Traditional retail actually saw a bright spot today with Macy's (NYSE:M) fantastic quarterly report, but investors shouldn't abandon all doubts about the sector just yet. Starbucks (NASDAQ:SBUX) is ramping up its growth in China to an astounding degree, and long-term investors might want to take a closer look at the coffee powerhouse for the next few years. Tune in to find out more.

A full transcript follows the video.

This video was recorded on May 16, 2018.

Mac Greer: It's Wednesday, May 16th. Welcome to Market Foolery! I'm Mac Greer, and joining me in studio, we have Motley Fool analysts Ron Gross and Matt Argersinger. Guys, welcome!

Ron Gross: How are you?

Matt Argersinger: Hey, Mac!

Greer: How you feeling?

Gross: I'm great!

Greer: Good. Matt, you?

Argersinger: I'm good!

Greer: I'm trying to grow a beard, but I'm at that scratchy stage.

Gross: Yeah, it looks good!

Greer: Are you just saying that? [laughs] That's so hurtful. Well, guys, later in the show we're going to talk Starbucks. They're really ramping up in China, which I hear is a pretty big market, so we're going to talk about that. And we're also going to talk about some big earnings from China's largest social network and gaming company. 

But, Ron, I want to begin with something that we don't say every day -- good news from a traditional retailer. Shares of Macy's up more than 5% right now on better than expected earnings. Is the turnaround really happening?

Gross: Well, well, well, look who's not dead yet!

Argersinger: Yet. [laughs] 

Gross: Really interesting! It's been an interesting six months for retail. If you listened to the show a year ago, we left retail for dead.

Greer: Yes we did.

Gross: Shows what we know. And there have certainly been some rebounds, helped by tax cuts and bonuses and tax refunds and a strong economy and almost full unemployment. So, it has been interesting. 

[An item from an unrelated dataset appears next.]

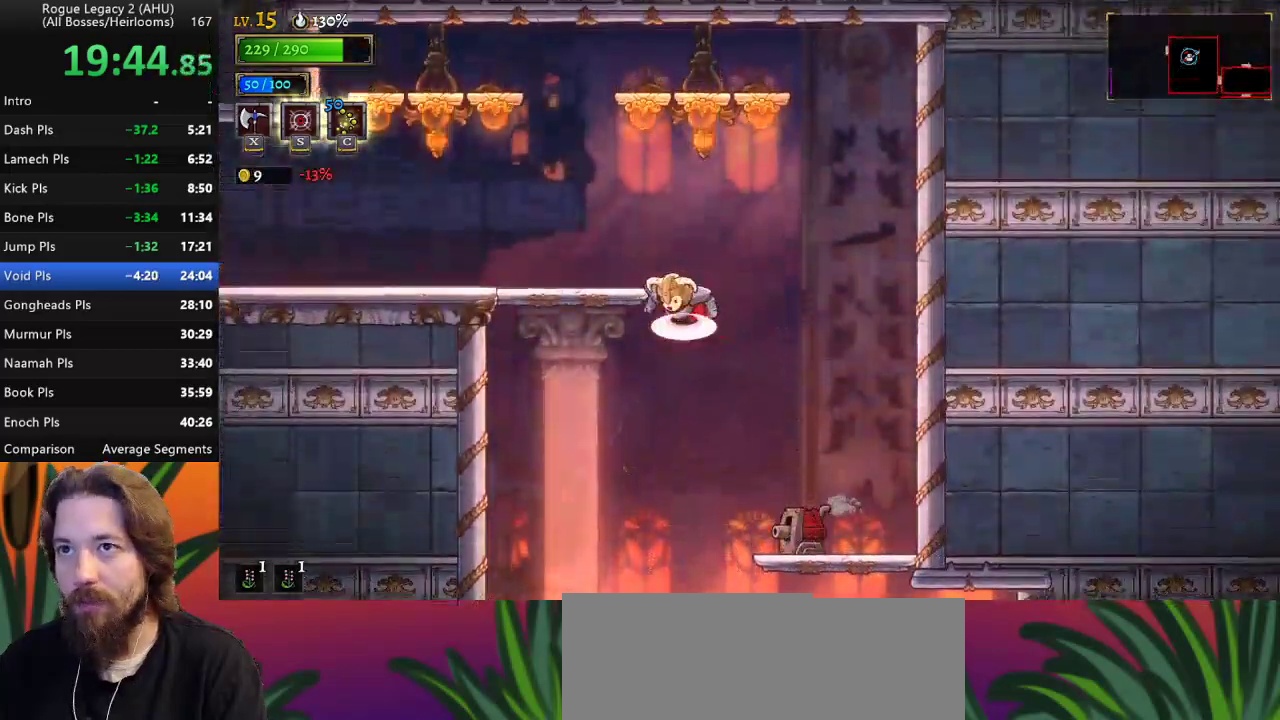
{"keys": ["a", "left"], "events": [[217, "z", "up"], [350, "a", "down"]]}
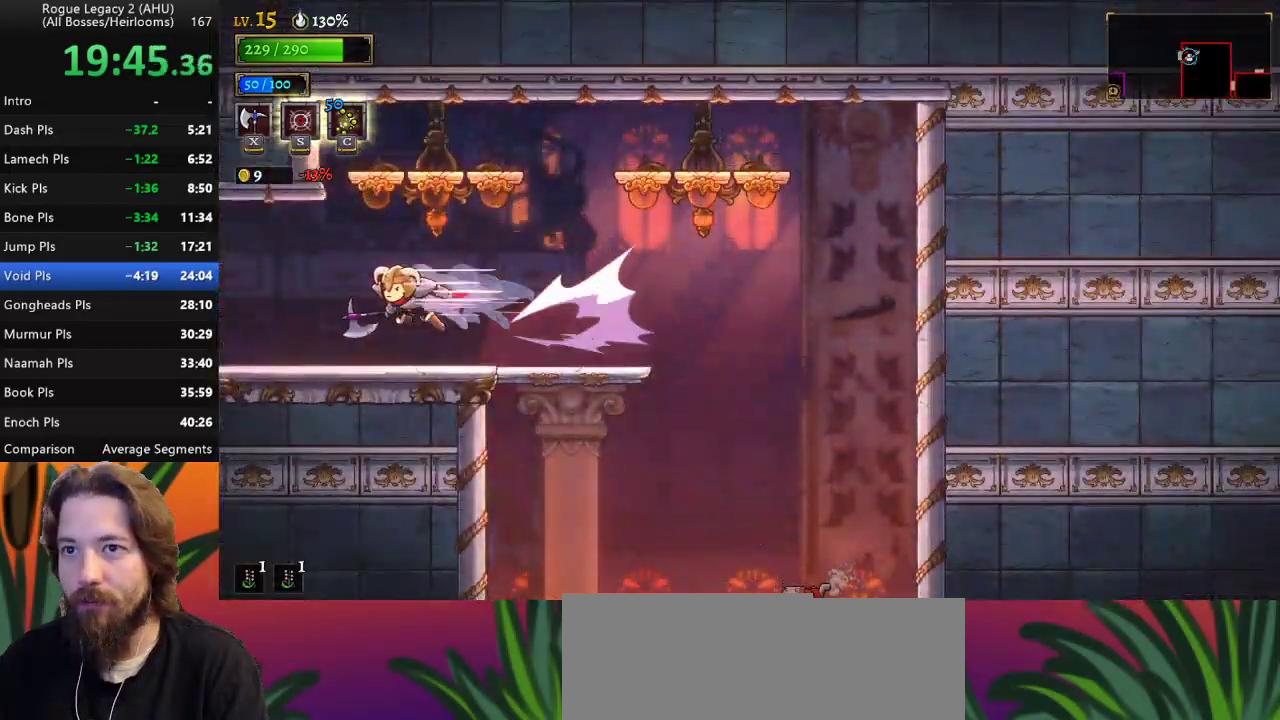
{"keys": ["left"], "events": [[83, "a", "up"]]}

Specific to Macy's, they have done what they needed to do, which is close a lot of stores, maybe around 100 stores. They cut thousands of jobs, which is painful, but when business calls for it, sometimes that's what needs to be done. And it looks like they're reaping the benefits of that as well as the good stuff that's going on in the economy right now. The same-store sales up 4.7% is a huge, huge number. Now, their friends and family promotion showed up in this quarter, versus last year, it was in a different quarter, so the comparisons are a little wonky, for lack of a better word.

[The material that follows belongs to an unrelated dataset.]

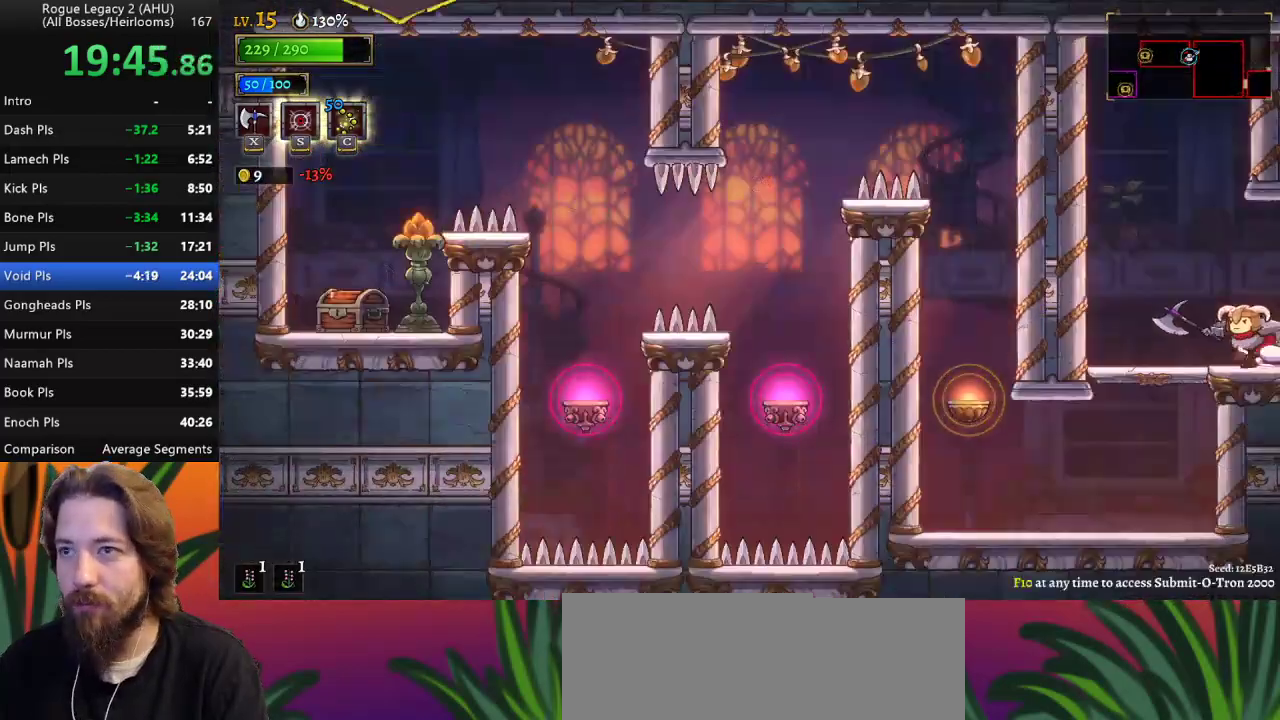
{"keys": [], "events": [[17, "left", "up"]]}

Greer: What is that? What is the friends and family promotion?

Gross: It used to be that you literally had to know someone that worked at one of these stores, and they could pass you along a discount. Nowadays it's, if you breathe, you get the friends and family discount. No kidding around!

Greer: [laughs] Opposable thumbs.

Argersinger: Everyone is a friend?

Gross: Everyone is a friend of someone. It's just a big promotion, like the old Macy's One Day sales. That helped, the fact that it was in this quarter versus a different quarter last time around. If you strip that out, you're probably somewhere under 2% on a same-store sales growth basis. But still, for a company that has really struggled, that's still pretty darn good. Adjusted profits up 240%. Now, again, from a very low base, because the company was struggling. Still, it's really nice to see. 

They have a lot of things in the works. They're kind of throwing some things at the wall and seeing what will stick. They have their Macy's Backstage concept, which is their discount concept. Every retailer has to have one nowadays, like a Nordstrom (NYSE:JWN) Rack, for example. They actually bought a concept store in New York City called Story, which is a store that revamps its inventory every four to eight weeks to try to keep it fresh. That would be some Inventory management job. Their buyers have their work cut out for them. But, interesting. They're trying a lot of different things. 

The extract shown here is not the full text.